Saudi Arabia - A new paper by KPMG, a leading professional services provider, provides timely recommendations to businesses in Saudi Arabia about what they can expect from the implementation of the new Personal Data Protection Law (PDPL) in Saudi Arabia, and help them avoid potential pitfalls, penalties and reputational damage.

The much-anticipated new law was published in the Official Gazette on 24 September 2021. Following a recent announcement, PDPL will be formally active from 14 September 2023, marking a significant milestone in the Kingdom's commitment to privacy.

The Saudi Data & Artificial Intelligence Authority (SDAIA), the presiding regulatory authority of PDPL, has granted businesses a one-year grace period starting from the law's enforcement date. This grace period, extending until 14 September 2024, offers a vital window of opportunity for organizations to fully comply with the provisions of the new law.

“Establishing a strong PDPL deployment and continuous compliance management program from the outset is an essential strategic move to ensure long-term success and sustainability in today's data-driven business landscape,” says Ton Diemont, Head of Cybersecurity & Data Privacy at KPMG in Saudi Arabia.

KPMG makes a comparison with the introduction of the General Data Protection Regulation (GDPR) in the European Union, a law bearing similarities across syntax, concepts, principles, and framework.
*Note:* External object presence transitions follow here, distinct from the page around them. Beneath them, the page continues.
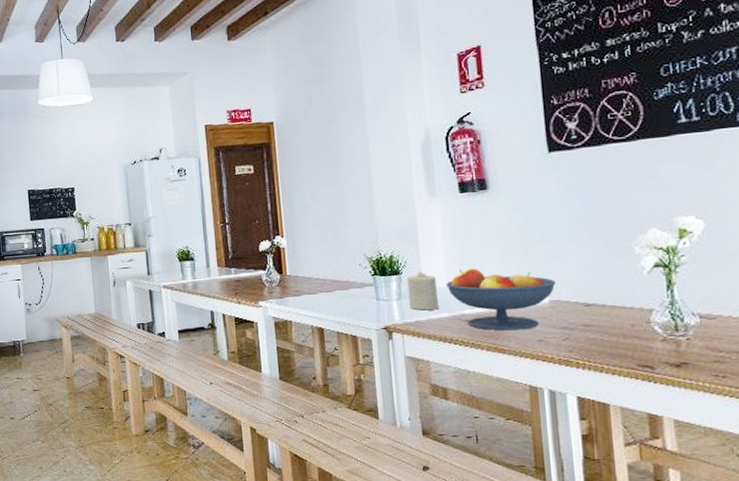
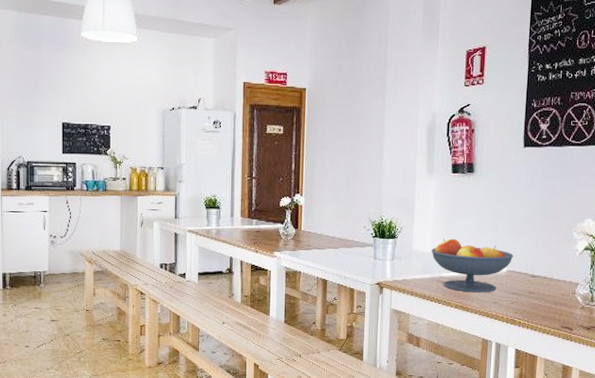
candle: present [407,270,440,311] -> none [400,236,424,271]

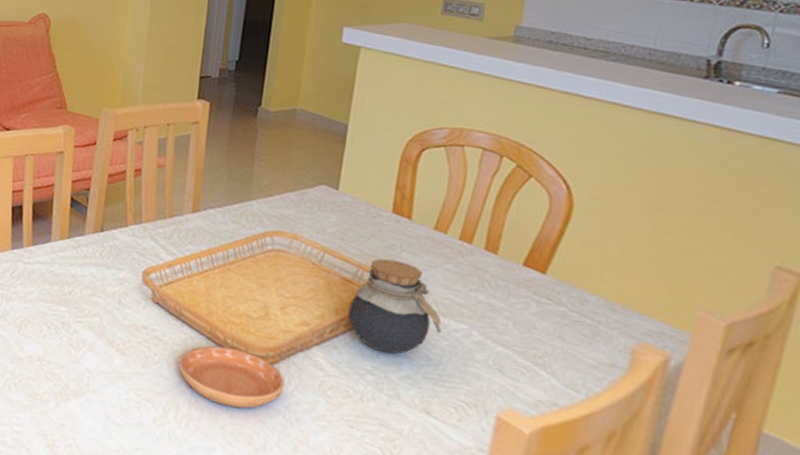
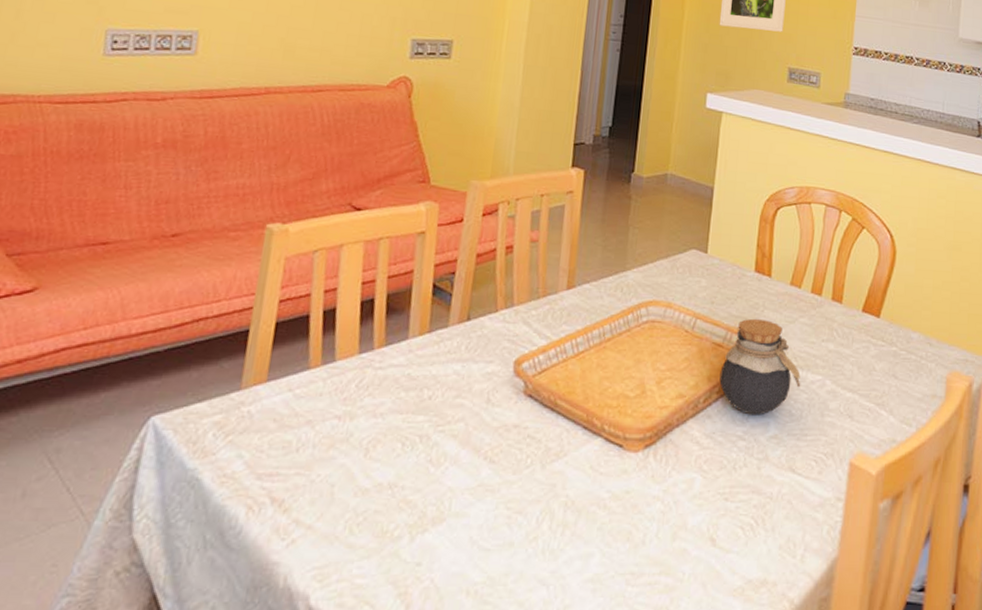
saucer: present [179,346,285,409] -> none [554,435,663,502]

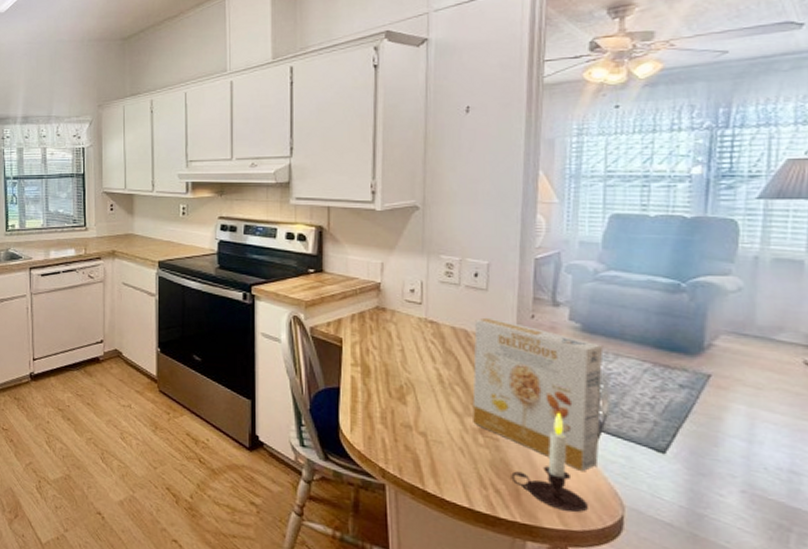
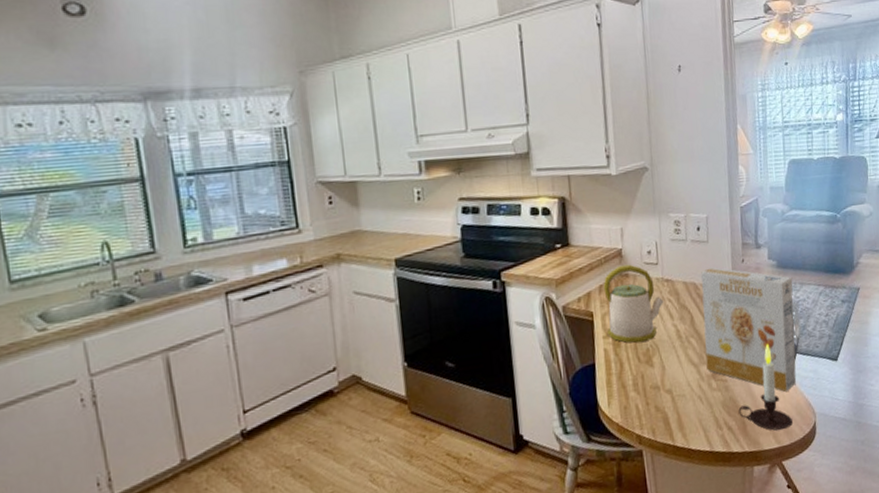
kettle: none [356,298,426,379] -> present [603,264,664,343]

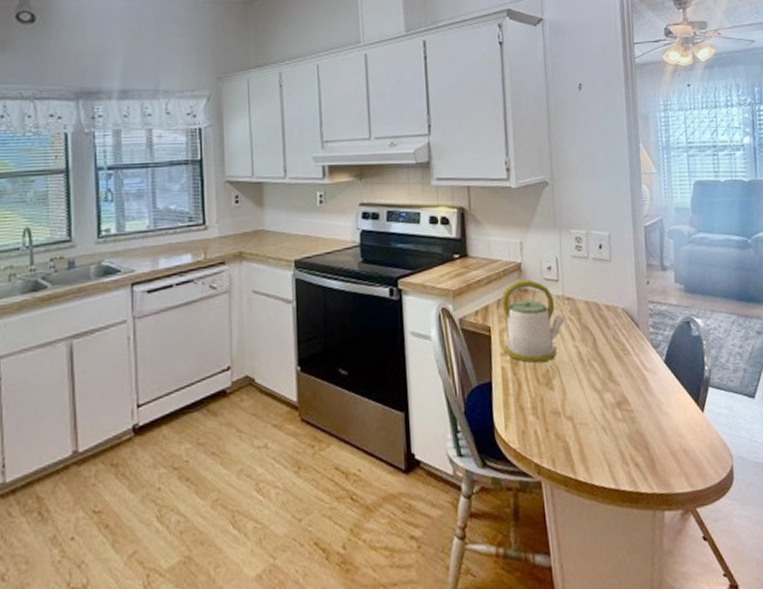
cereal box: present [701,267,797,393] -> none [604,287,710,430]
candle: present [738,343,793,431] -> none [646,373,707,473]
GDPR is one of the world’s most comprehensive data protection laws to date and has influenced many data protection laws in countries and jurisdictions far and wide, making it an exemplar for data privacy and protection laws worldwide.

While the EU’s data protection authorities can impose fines of up to €20 million, or 4 percent of worldwide turnover, whichever is higher, fines are structured and issued based on a company’s international revenue.
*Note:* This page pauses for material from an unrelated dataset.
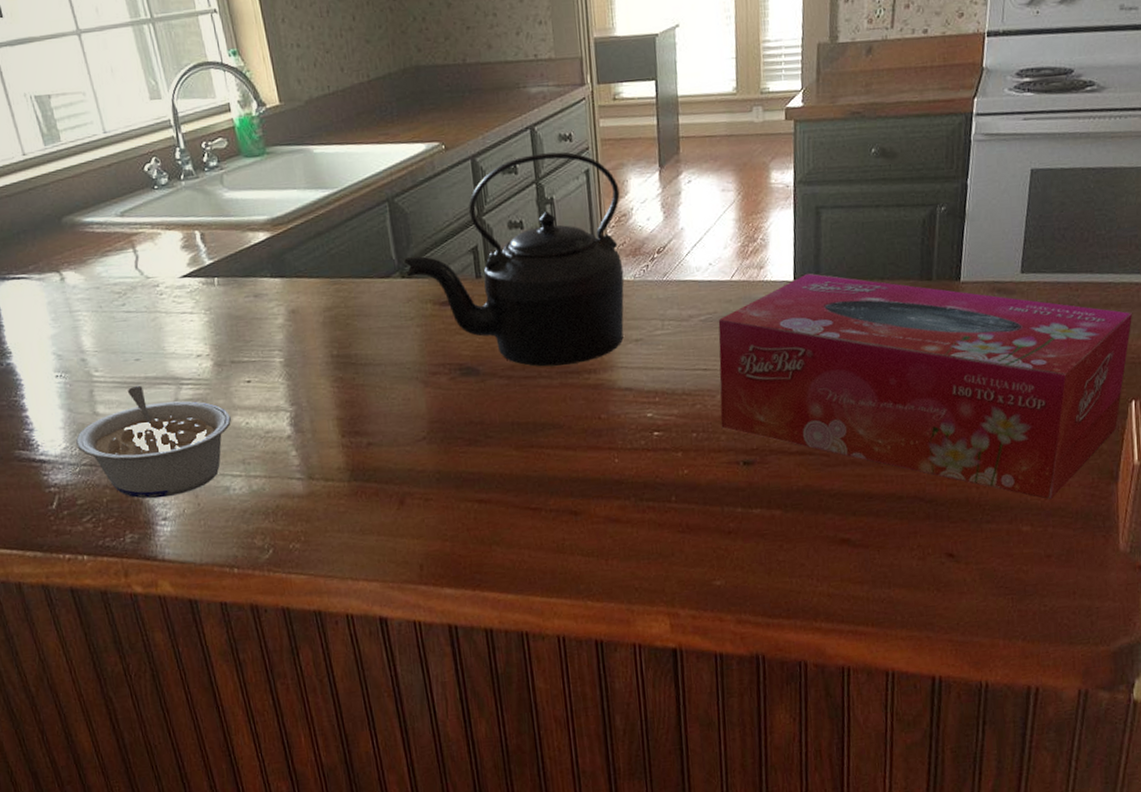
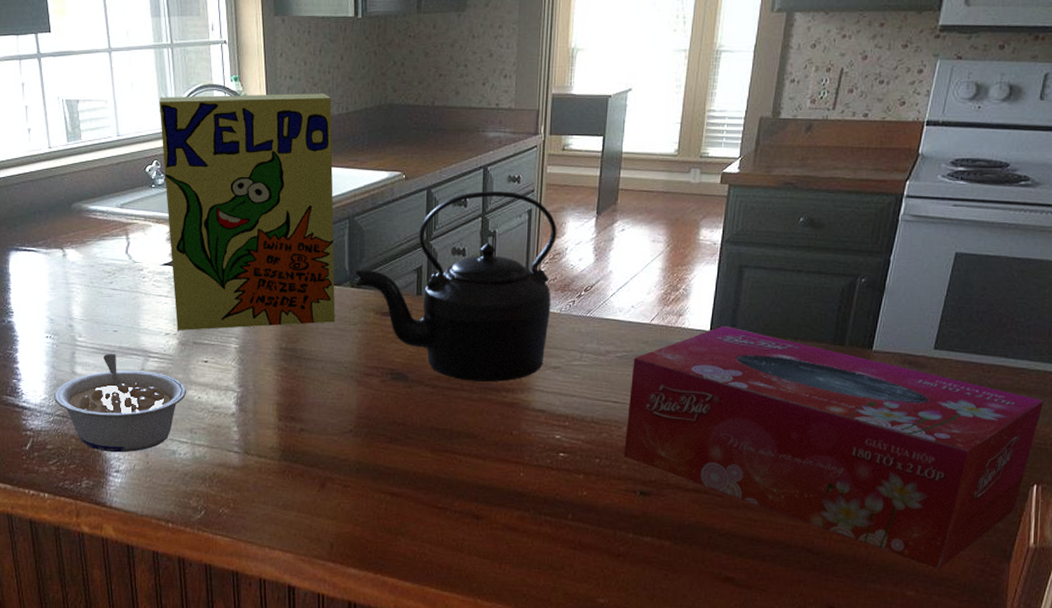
cereal box: none [147,60,389,350] -> present [159,93,336,330]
The paper states that, following the launch of the GDPR several persistent challenges emerged, including cultural transformation, technical difficulties, responding to user requests in a timely manner and multi-level compliance training and revised budget planning.

“Regardless of attitudinal differences between the EU and Saudi Arabia towards personal data, there is a strong possibility that consumers from the Kingdom will become more privacy-conscious,” added Diemont.

While the initial focus will be on local businesses becoming PDPL-compliant, there will eventually be a requirement for organizations located outside the Kingdom that process the personal data of Saudi constituents to comply with the PDPL.

“Currently, this requirement has been deferred for a period of up to five years from the law’s introduction,” noted Ahmed Shokr, co-author and Data Privacy Lead at KPMG in Saudi Arabia. “Therefore, companies would be well advised to prepare for this eventuality in good time for business continuity.”

"The PDPL is likely to evolve over time, with additional amendments, reviews and modifications anticipated following the introduction of the law. Consequently, data controllers and plan managers must be vigilant for further changes, amendments, and updates to ensure full PDPL compliance,” concluded Diemont.